* _Request_
A word-for-word copy of the records below is needed, without the images.

========================================

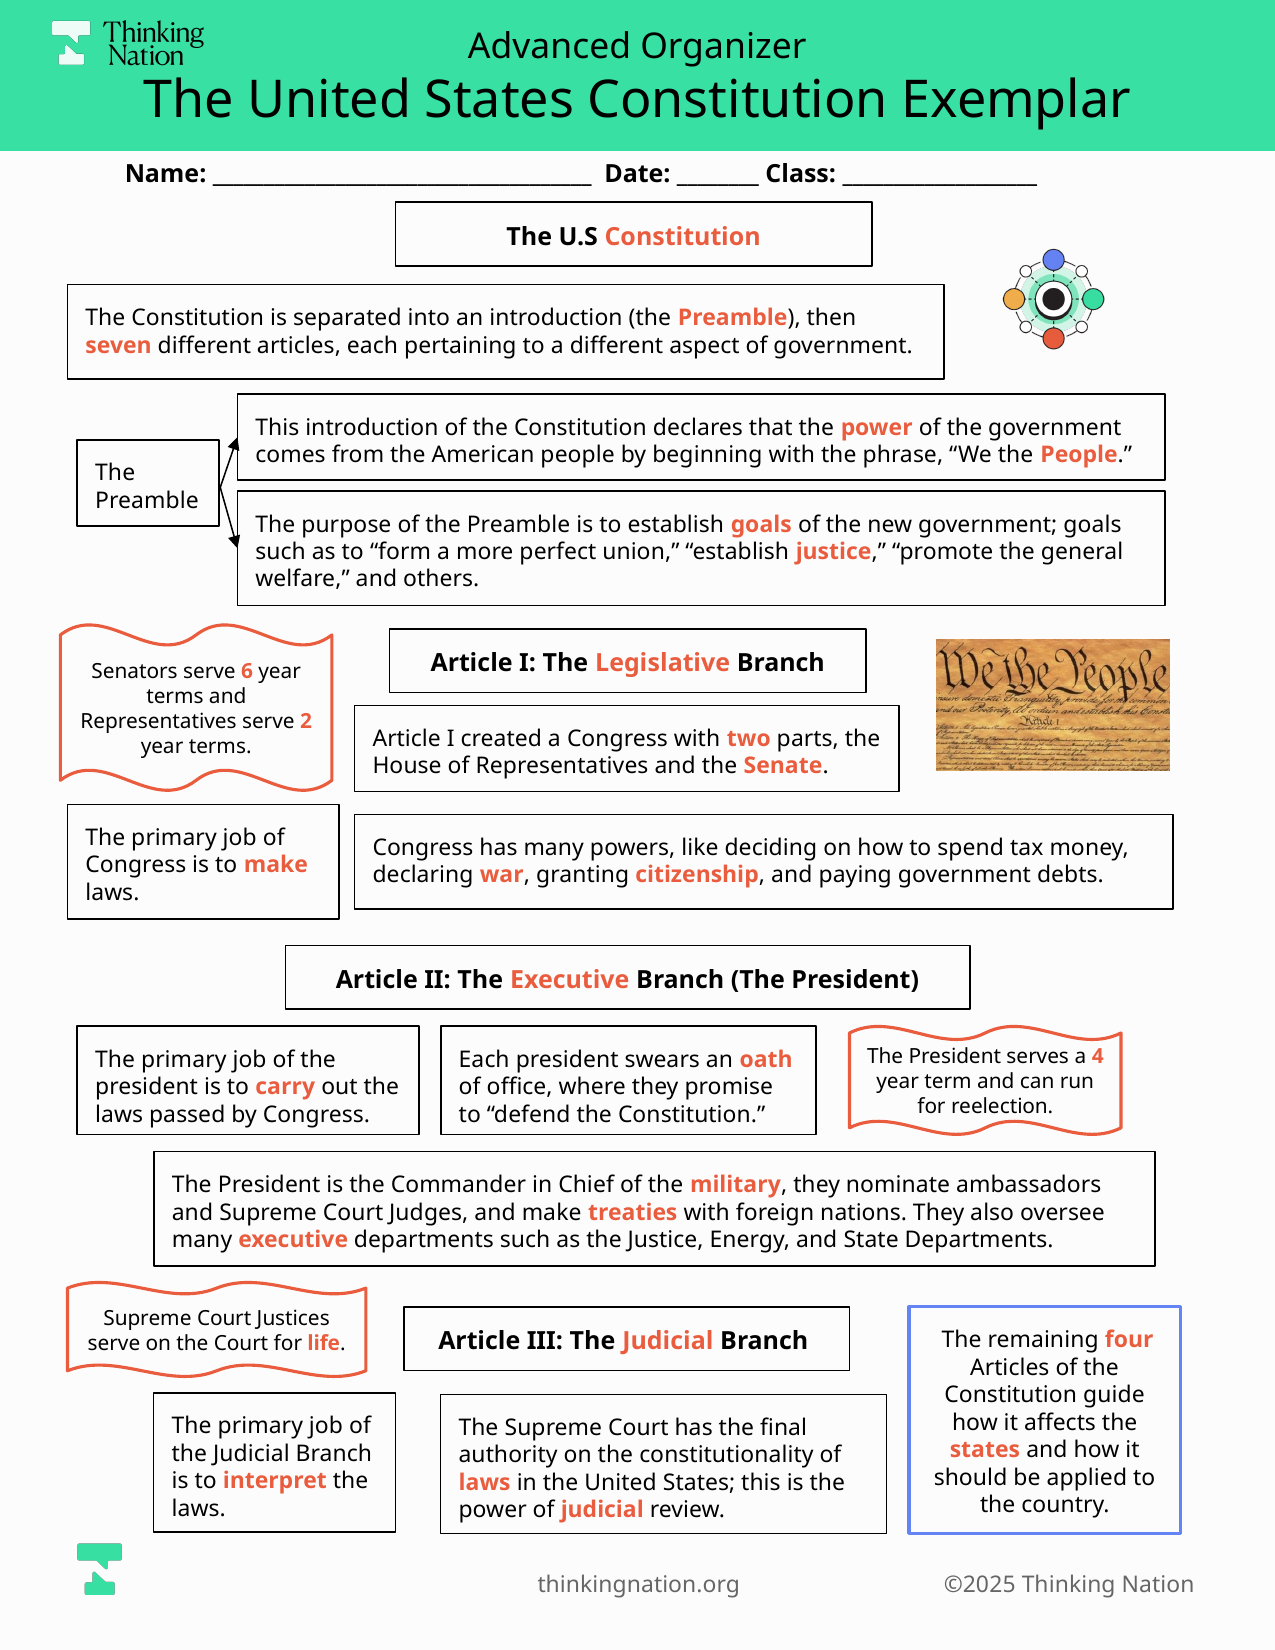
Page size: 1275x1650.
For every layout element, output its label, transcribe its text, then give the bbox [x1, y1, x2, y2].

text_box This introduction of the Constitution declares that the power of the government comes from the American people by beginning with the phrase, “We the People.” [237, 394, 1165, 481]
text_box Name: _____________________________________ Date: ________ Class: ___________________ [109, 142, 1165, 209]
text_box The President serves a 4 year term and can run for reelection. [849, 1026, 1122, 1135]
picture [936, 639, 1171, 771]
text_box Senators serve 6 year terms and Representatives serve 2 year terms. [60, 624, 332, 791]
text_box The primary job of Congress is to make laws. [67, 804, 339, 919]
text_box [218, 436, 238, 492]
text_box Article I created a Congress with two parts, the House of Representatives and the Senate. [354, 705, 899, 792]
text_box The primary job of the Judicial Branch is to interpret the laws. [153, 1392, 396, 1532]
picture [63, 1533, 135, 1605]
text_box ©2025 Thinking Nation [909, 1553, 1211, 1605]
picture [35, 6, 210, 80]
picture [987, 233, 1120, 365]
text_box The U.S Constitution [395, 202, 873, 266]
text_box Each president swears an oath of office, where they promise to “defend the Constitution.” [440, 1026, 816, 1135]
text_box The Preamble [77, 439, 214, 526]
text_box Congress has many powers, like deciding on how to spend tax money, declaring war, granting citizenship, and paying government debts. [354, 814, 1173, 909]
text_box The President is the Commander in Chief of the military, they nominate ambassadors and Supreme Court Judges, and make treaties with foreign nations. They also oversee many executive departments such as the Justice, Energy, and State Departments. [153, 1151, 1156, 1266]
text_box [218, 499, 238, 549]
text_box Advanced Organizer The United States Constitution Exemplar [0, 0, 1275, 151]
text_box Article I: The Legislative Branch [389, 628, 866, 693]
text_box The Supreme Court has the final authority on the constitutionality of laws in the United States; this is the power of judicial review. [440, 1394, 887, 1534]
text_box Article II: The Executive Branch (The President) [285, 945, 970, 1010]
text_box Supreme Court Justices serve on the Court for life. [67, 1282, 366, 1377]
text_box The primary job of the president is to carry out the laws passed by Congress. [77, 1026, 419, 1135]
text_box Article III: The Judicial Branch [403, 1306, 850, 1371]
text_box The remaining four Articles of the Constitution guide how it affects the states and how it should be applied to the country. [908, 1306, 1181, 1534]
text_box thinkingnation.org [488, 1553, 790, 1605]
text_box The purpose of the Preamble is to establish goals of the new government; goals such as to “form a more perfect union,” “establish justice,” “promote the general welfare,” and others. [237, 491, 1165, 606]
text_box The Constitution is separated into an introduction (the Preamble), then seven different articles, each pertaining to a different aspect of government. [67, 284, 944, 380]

========================================

* _Solution for this problem_
Page size: 1275x1650.
For every layout element, output its label, transcribe its text, then give the bbox [x1, y1, x2, y2].

text_box This introduction of the Constitution declares that the power of the government comes from the American people by beginning with the phrase, “We the People.” [237, 394, 1165, 481]
text_box Name: _____________________________________ Date: ________ Class: ___________________ [109, 142, 1165, 209]
text_box The President serves a 4 year term and can run for reelection. [849, 1026, 1122, 1135]
picture [936, 639, 1171, 771]
text_box Senators serve 6 year terms and Representatives serve 2 year terms. [60, 624, 332, 791]
text_box The primary job of Congress is to make laws. [67, 804, 339, 919]
text_box [218, 436, 238, 492]
text_box Article I created a Congress with two parts, the House of Representatives and the Senate. [354, 705, 899, 792]
text_box The primary job of the Judicial Branch is to interpret the laws. [153, 1392, 396, 1532]
picture [63, 1533, 135, 1605]
text_box ©2025 Thinking Nation [909, 1553, 1211, 1605]
picture [35, 6, 210, 80]
picture [987, 233, 1120, 365]
text_box The U.S Constitution [395, 202, 873, 266]
text_box Each president swears an oath of office, where they promise to “defend the Constitution.” [440, 1026, 816, 1135]
text_box The Preamble [77, 439, 214, 526]
text_box Congress has many powers, like deciding on how to spend tax money, declaring war, granting citizenship, and paying government debts. [354, 814, 1173, 909]
text_box The President is the Commander in Chief of the military, they nominate ambassadors and Supreme Court Judges, and make treaties with foreign nations. They also oversee many executive departments such as the Justice, Energy, and State Departments. [153, 1151, 1156, 1266]
text_box [218, 499, 238, 549]
text_box Advanced Organizer The United States Constitution Exemplar [0, 0, 1275, 151]
text_box Article I: The Legislative Branch [389, 628, 866, 693]
text_box The Supreme Court has the final authority on the constitutionality of laws in the United States; this is the power of judicial review. [440, 1394, 887, 1534]
text_box Article II: The Executive Branch (The President) [285, 945, 970, 1010]
text_box Supreme Court Justices serve on the Court for life. [67, 1282, 366, 1377]
text_box The primary job of the president is to carry out the laws passed by Congress. [77, 1026, 419, 1135]
text_box Article III: The Judicial Branch [403, 1306, 850, 1371]
text_box The remaining four Articles of the Constitution guide how it affects the states and how it should be applied to the country. [908, 1306, 1181, 1534]
text_box thinkingnation.org [488, 1553, 790, 1605]
text_box The purpose of the Preamble is to establish goals of the new government; goals such as to “form a more perfect union,” “establish justice,” “promote the general welfare,” and others. [237, 491, 1165, 606]
text_box The Constitution is separated into an introduction (the Preamble), then seven different articles, each pertaining to a different aspect of government. [67, 284, 944, 380]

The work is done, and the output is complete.